═════ EXTRACTED TEXT

Thesis of Alice Fialová

KABK 2016

IS THE POSTHUMAN STILL A HUMAN CREATION OR IS IT RATHER AN UNFORTUNATE CONSEQUENCE OF OUR HASTY PROGRESS?  

  • 1. THE QUESTION IS “DID GRAPHIC DESIGN UNDERGO A MCDONALIZATION?”


  • 2. THE WAY WE WERE DESIGNED SHOULD BE THE WAY WE DESIGN





  • “The romantic contrast between modern industry that “destroys nature” and our ancestors who “lived in harmony with nature” is groundless. Long before the Industrial Revolution, Homo sapiens held the record among all organisms for driving the most plant and animal species to their extinctions. We have the dubious distinction of being the deadliest species in the annals of life.”

    Yuval Noah Harari


  • I am meant to be a free living individual.

    I am born into an uprising world of technology gadgets.

    I am part of the capitalistic culture.

    I am living in the time World Wide Web changed our mindsets.

    I am a real person, but also a virtual avatar.

══════════
═════ STORED DATA

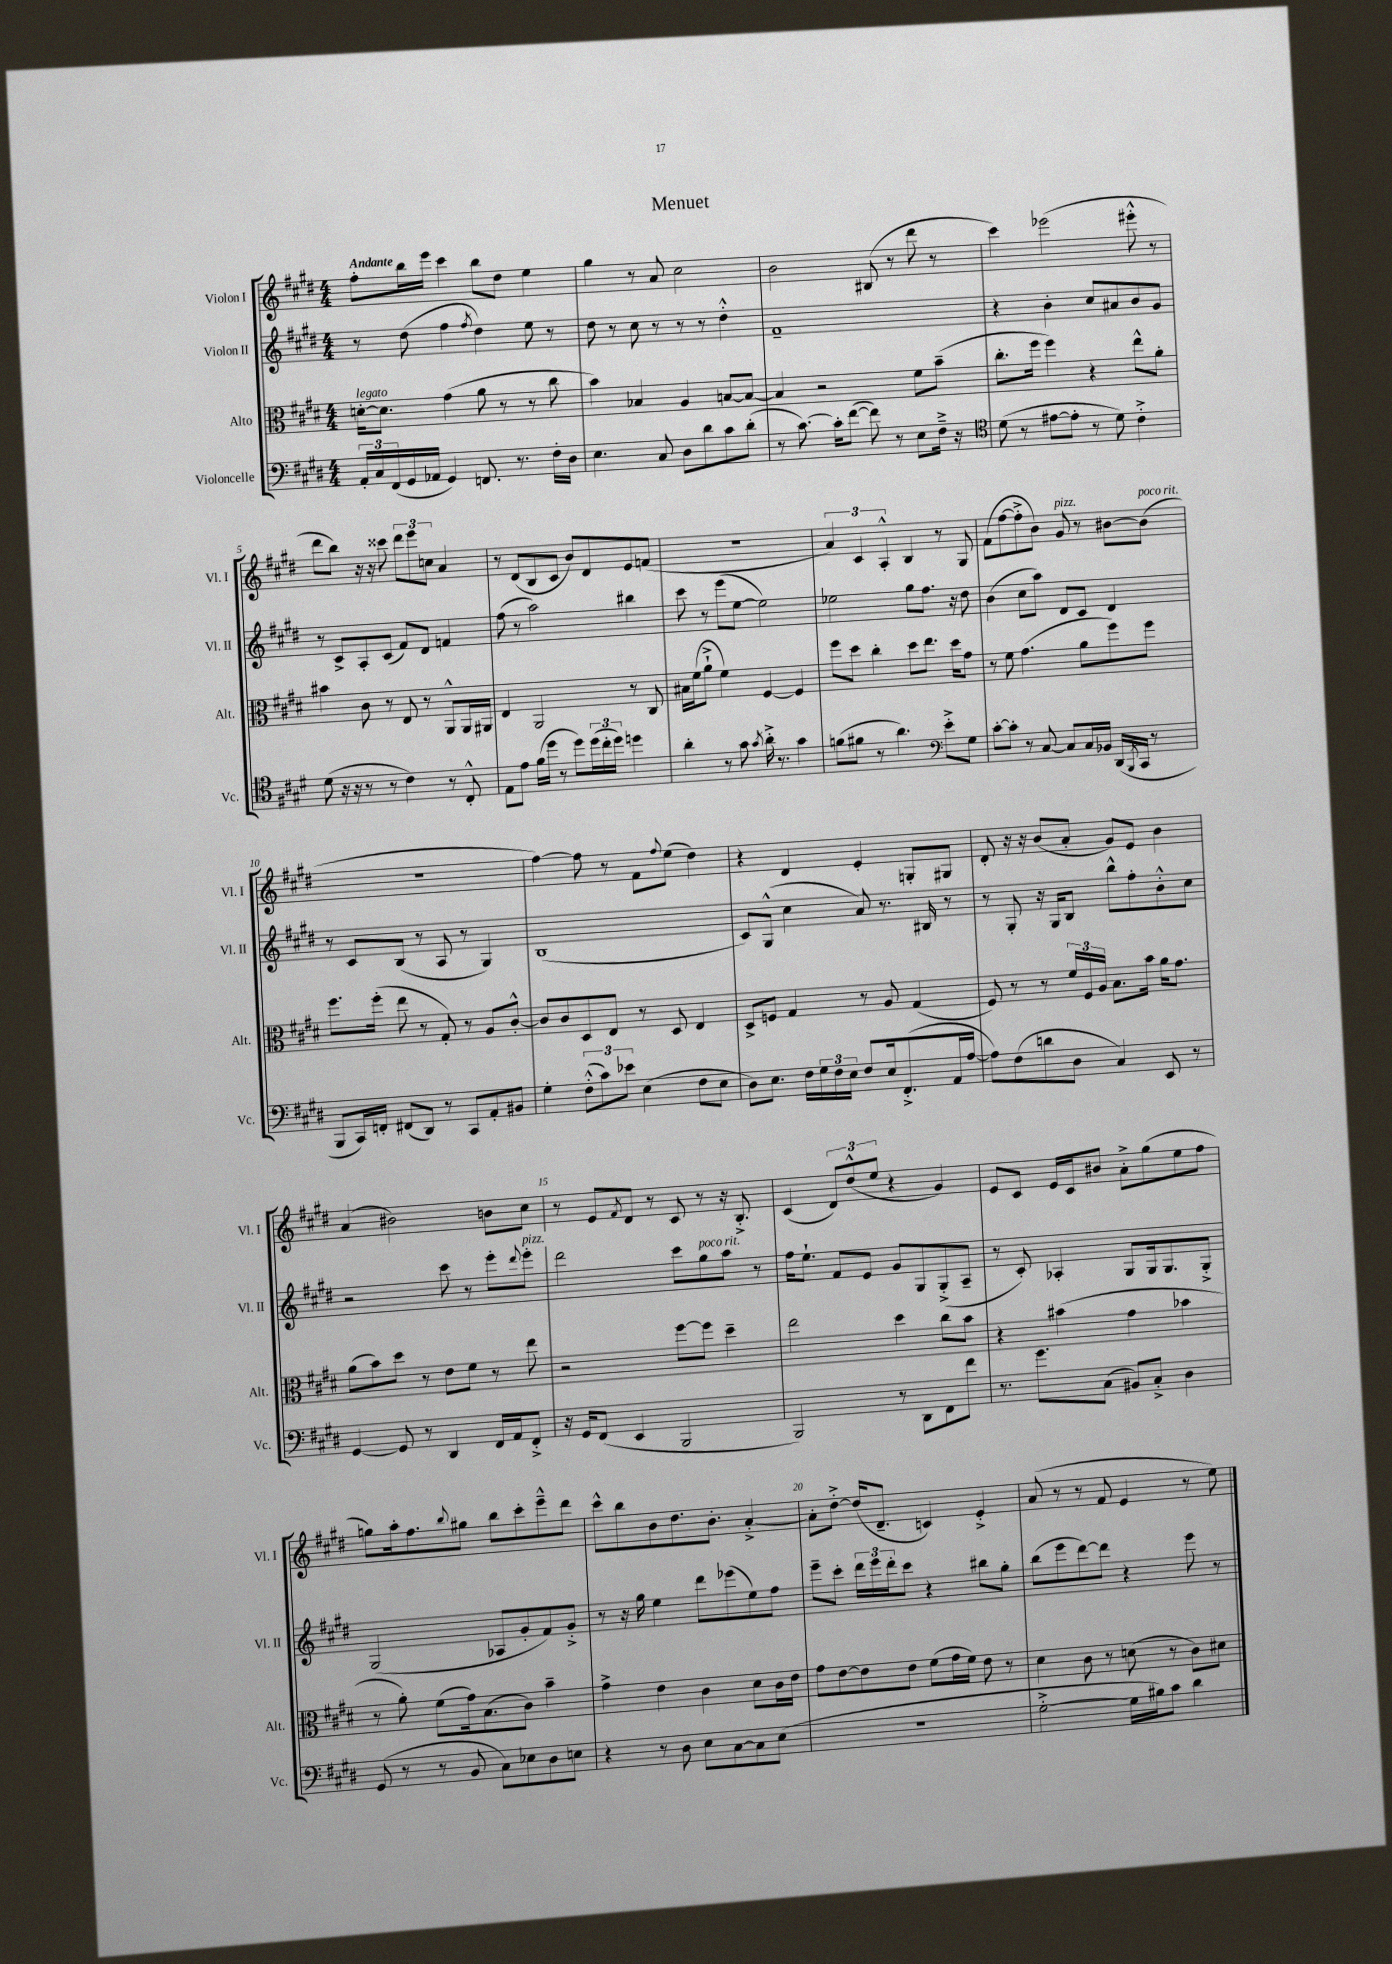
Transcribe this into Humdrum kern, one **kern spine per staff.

══════════

→ EXERCISE PROMPT: Please condense the paragraph in the thesis above that begins "The romantic contrast between modern industry," keeping its main facts.

→ REPLY: The belief that modern industry destroys nature while our ancestors lived in harmony with it is unfounded. Long before the Industrial Revolution, Homo sapiens had already driven more plant and animal species to extinction than any other organism. That makes it the deadliest species in the history of life.